By Daniel Appelbaum, MD
For patients with castrate-resistant prostate cancer with widespread bone metastases, there have been very limited options that both treated the bone pain and prolonged life in a meaningful way.
We’re hoping until now.
Last week, we were the first academic medical center to administer a very recently approved radiopharmaceutical therapy designed to do both.
Radium-223 dichloride (Xofigo®, Bayer Health Care) targets bone lesions with very high-energy alpha particles. These alpha particles travel very short distances within the patient (far less than a millimeter) and hence are less damaging to surrounding structures than conventional radiation therapies.

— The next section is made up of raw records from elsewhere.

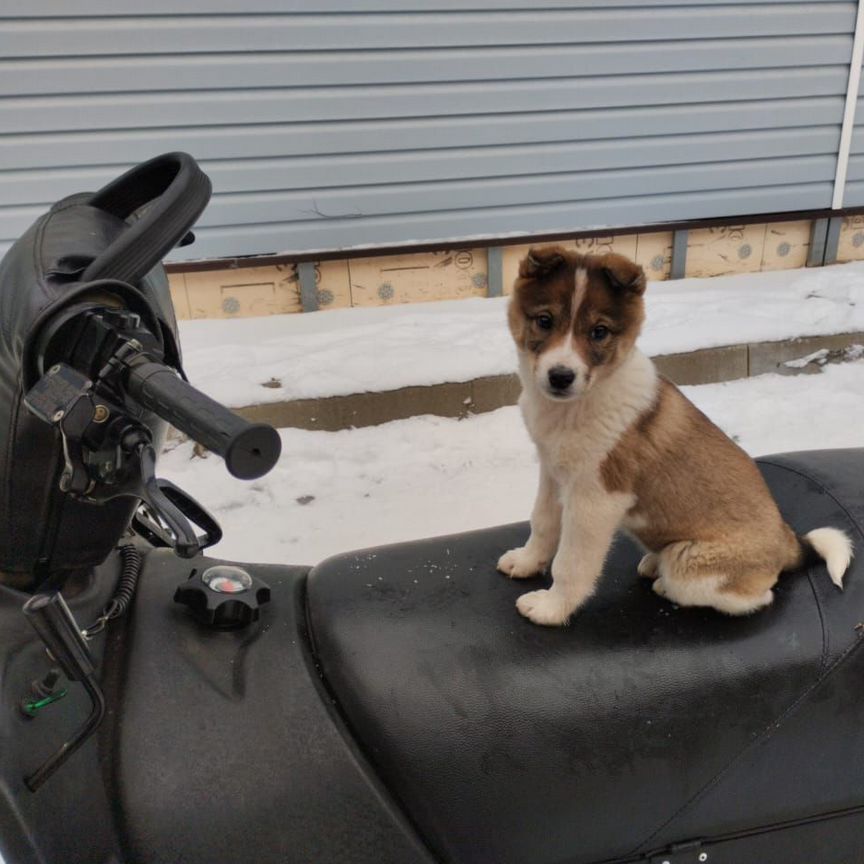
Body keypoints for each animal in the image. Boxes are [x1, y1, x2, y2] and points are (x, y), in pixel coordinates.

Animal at [496, 243, 852, 628]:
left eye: (599, 332)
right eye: (544, 321)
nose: (561, 377)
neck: (577, 403)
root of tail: (788, 542)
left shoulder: (596, 499)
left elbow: (571, 563)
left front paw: (552, 608)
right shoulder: (553, 472)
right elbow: (542, 523)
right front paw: (526, 562)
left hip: (693, 564)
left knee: (756, 596)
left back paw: (667, 584)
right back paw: (654, 563)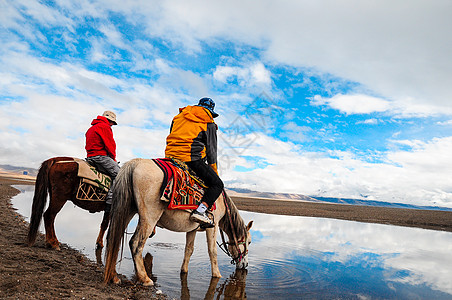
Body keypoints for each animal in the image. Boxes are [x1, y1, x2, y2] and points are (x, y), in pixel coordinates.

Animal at [104, 158, 252, 284]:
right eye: (249, 242)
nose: (245, 265)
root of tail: (135, 163)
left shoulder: (192, 229)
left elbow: (189, 250)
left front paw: (184, 271)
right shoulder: (213, 226)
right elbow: (212, 251)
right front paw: (217, 275)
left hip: (127, 210)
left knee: (114, 238)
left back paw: (114, 277)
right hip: (149, 217)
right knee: (135, 243)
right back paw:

Administered intravenously, this is sort of the ‘magic bullet’ oncologists look for in a therapy. Side effects are minimal, and the post-treatment survival has been extended from approximately 11 to 14 months, according to recent studies. In our case, we have done the first of six monthly treatments for this patient, although he reported a significant reduction in pain just one day following the first injection.
Some questions surrounding this therapy are: can the dose of radium-223 be safely increased and can it be combined with other therapies for even better outcomes? We’re exploring the idea of clinical trials to try and answer these questions.
Daniel Appelbaum, MD, is both a radiologist and nuclear medicine physician. He has expertise in the full spectrum of nuclear/molecular imaging, specializing in oncologic, neurologic, cardiac, and positron emission tomographic (PET and PET/CT) applications. Dr. Appelbaum and his colleagues offer a full array of both diagnostic and therapeutic nuclear exams and procedures for adults and children at the University of Chicago.